Another retailer at the forefront of showrooming is online furniture shop made.com, which opened its first showroom in Charing Cross Road in London. It’s now opened another outlet at The Mailbox in Birmingham.

Electronics firms Samsung and Dyson are also reaching customers directly through their own stores rather than relying on stockists, bringing more new shops to high streets and shopping centres.

Paul Souber, co-head of EMEA retail at Colliers, says: “With the rate of web sales forecast to level out over the next four years, many e-retailers have identified ‘showrooms’ as one of the remedies to a decline in profits.

“The trend is also driven by cost considerations: it’s not uncommon for 40% of online fashion orders to be returned by the customer without making a purchase. This is imposing a huge logistical and cost burden on the online brands.”
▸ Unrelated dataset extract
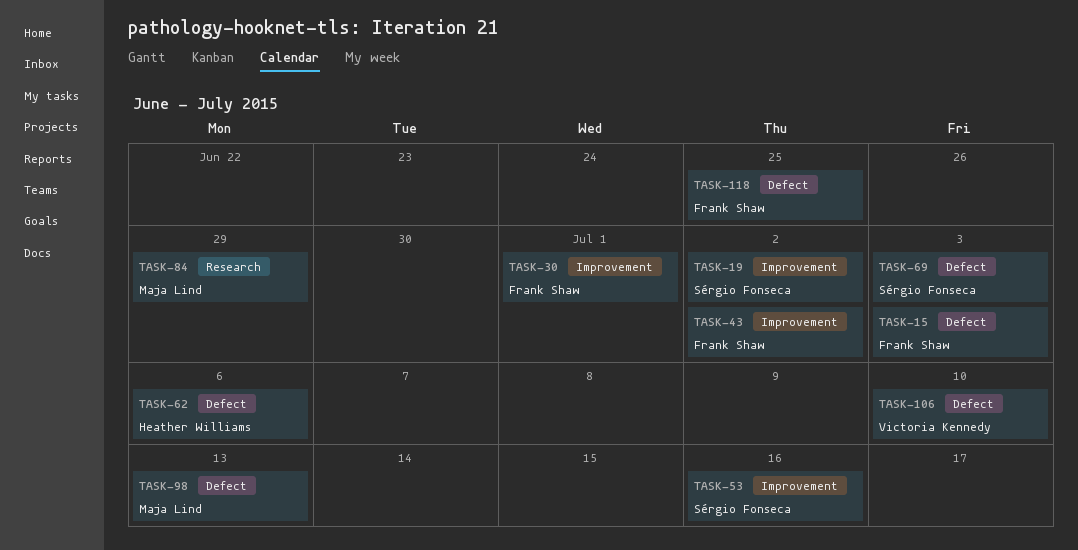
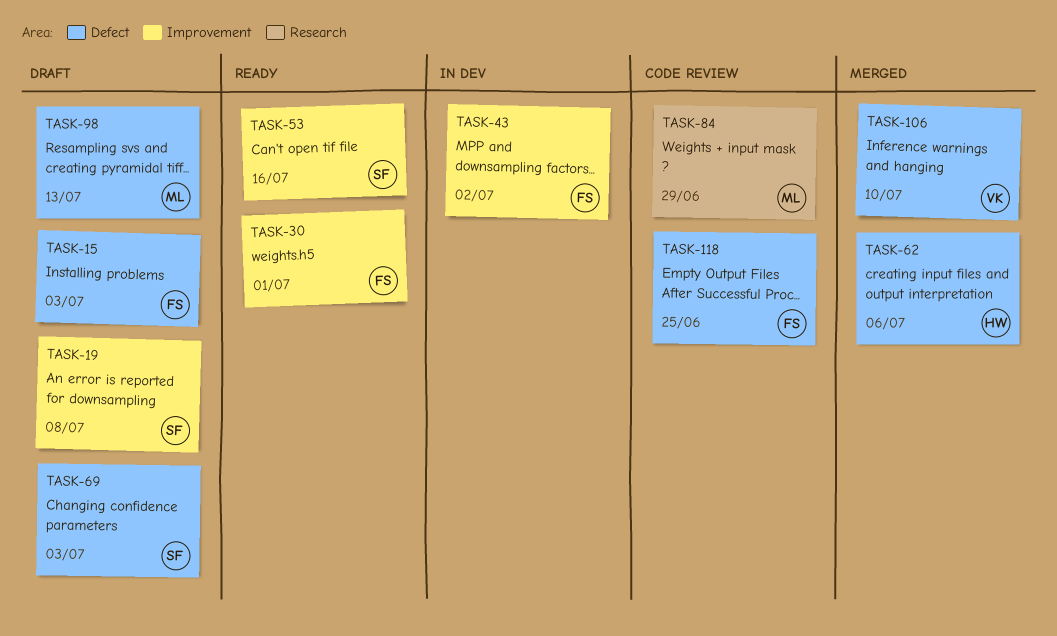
TASK-19, due: Jul 2 -> Jul 8

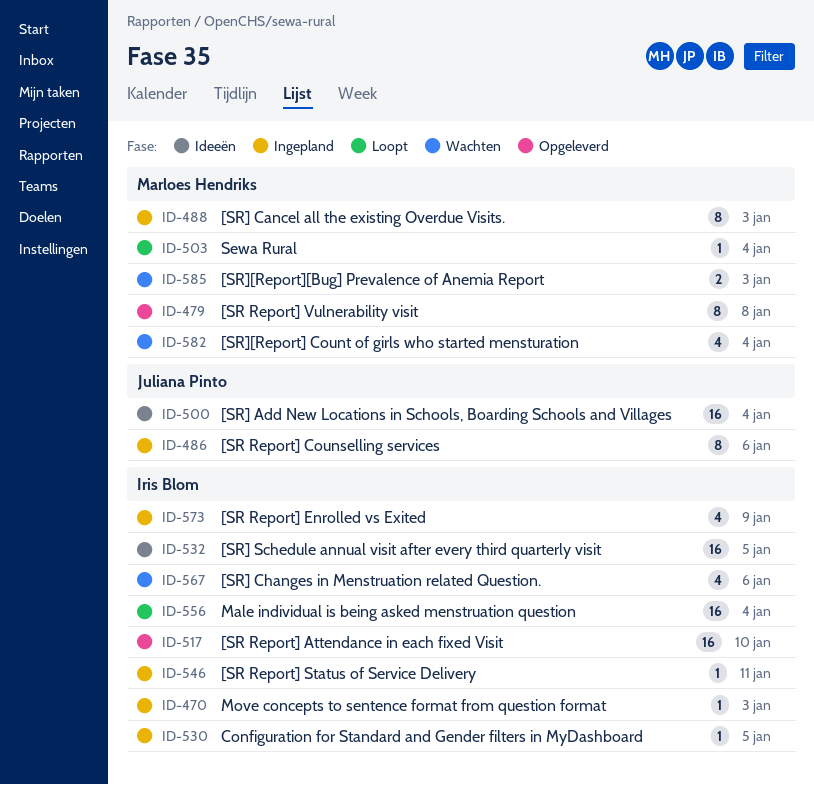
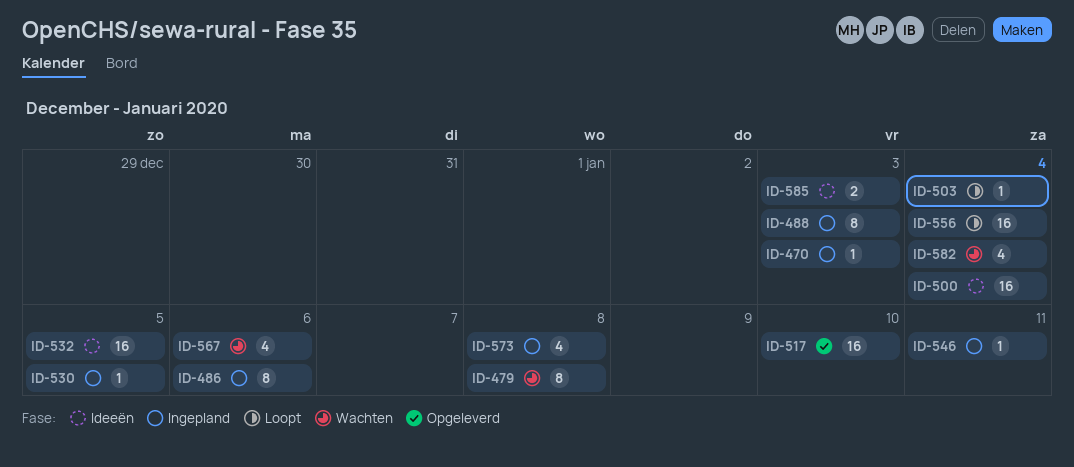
ID-479, status: Opgeleverd -> Wachten
ID-573, due: Jan 9 -> Jan 8
ID-585, status: Wachten -> Ideeën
Opportunities for boosting revenue

It’s already been established that opening a physical store can increase web sales. Research by British Land shows that internet retailers who opened a physical store saw online sales increase by 52% in the area where the shop was located[ii].

A good case in point is Hotel Chocolat which, for many years, was purely an online brand and was reluctant to open physical stores as it thought such a move would increase its overheads significantly and diminish online sales in places where shops were located. However, when it dipped its toe into the physical water, it found that it actually boosted online sales as the store acted as a subconscious advertisement for the brand. Today, it has around 100 stores in high streets and shopping centres across the UK.

Lower rents for retailers

Renting physical space has benefits for both landlords and retailers. Colliers says that because showrooms are often situated in non-prime properties and units that wouldn’t appeal to mainstream retailers, the rents they command are often acceptable to both the landlord and occupier.

The landlord is letting a property that might not be in demand, while the retailer is getting a lower rent than it would pay for a mainstream store.

In addition to rent, businesses setting up physical stores also need to make sure they have the right insurance in place to meet their needs.